-- Prompt --
Where does the string "lists" occur in the entries below? Copy every line where it does.

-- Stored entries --
.....
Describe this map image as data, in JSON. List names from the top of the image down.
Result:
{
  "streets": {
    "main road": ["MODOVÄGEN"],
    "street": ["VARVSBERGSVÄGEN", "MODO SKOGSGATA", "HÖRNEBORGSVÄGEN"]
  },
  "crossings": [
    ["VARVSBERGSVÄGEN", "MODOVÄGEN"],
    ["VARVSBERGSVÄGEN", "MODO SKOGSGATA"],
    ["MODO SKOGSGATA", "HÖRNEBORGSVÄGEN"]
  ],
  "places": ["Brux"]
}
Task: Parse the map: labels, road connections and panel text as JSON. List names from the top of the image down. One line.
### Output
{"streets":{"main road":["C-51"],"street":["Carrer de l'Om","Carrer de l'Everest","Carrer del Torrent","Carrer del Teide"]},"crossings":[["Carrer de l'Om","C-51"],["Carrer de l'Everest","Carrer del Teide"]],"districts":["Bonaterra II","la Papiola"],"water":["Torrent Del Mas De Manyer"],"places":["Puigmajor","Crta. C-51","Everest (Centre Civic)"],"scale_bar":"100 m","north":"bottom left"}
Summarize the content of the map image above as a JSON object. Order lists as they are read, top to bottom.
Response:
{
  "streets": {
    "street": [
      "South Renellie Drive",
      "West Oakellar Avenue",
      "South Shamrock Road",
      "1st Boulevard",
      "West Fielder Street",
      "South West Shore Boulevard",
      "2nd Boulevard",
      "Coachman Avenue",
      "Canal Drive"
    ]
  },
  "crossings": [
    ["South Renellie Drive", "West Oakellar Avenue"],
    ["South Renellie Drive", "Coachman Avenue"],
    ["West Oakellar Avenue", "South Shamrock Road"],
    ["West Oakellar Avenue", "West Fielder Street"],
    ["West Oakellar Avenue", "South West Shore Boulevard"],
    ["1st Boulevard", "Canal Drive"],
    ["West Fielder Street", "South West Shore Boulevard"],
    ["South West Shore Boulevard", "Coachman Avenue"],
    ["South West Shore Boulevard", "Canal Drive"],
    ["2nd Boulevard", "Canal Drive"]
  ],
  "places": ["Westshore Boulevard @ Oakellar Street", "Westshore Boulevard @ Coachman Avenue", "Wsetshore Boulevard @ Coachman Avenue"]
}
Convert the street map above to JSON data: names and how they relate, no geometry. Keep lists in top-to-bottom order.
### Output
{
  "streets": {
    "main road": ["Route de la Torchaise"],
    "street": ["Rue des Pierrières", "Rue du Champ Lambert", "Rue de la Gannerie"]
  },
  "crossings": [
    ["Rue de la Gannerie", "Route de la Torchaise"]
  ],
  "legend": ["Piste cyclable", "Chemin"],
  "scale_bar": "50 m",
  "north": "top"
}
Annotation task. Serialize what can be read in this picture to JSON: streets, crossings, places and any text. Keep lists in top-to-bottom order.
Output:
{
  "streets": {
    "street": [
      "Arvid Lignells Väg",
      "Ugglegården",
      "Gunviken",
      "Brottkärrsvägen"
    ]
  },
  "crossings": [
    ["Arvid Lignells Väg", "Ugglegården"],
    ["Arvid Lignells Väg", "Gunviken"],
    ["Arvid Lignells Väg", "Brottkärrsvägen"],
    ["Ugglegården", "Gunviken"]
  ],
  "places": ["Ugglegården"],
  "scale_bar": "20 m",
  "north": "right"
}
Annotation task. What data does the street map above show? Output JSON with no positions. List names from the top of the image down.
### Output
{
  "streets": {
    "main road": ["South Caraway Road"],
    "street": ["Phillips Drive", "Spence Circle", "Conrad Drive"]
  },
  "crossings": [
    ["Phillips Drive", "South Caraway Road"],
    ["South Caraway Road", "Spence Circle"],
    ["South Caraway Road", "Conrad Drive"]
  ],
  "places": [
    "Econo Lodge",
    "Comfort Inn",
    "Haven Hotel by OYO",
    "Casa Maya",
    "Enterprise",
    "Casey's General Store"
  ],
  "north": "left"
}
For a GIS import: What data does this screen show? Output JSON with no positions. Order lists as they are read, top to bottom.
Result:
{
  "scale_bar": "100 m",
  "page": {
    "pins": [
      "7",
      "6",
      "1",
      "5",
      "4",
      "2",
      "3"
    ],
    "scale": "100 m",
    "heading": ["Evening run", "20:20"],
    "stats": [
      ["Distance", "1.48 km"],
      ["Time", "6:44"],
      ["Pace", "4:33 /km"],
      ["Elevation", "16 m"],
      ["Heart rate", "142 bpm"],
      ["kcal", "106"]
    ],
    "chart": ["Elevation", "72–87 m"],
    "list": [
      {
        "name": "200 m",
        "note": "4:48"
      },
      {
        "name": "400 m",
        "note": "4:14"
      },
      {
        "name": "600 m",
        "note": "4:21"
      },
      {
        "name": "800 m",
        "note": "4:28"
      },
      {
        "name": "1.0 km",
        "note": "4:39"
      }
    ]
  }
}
.....
-- Worked solution --
Summarize the content of the map image above as a JSON object. Order lists as they are read, top to bottom.
Convert the street map above to JSON data: names and how they relate, no geometry. Keep lists in top-to-bottom order.
Annotation task. Serialize what can be read in this picture to JSON: streets, crossings, places and any text. Keep lists in top-to-bottom order.
For a GIS import: What data does this screen show? Output JSON with no positions. Order lists as they are read, top to bottom.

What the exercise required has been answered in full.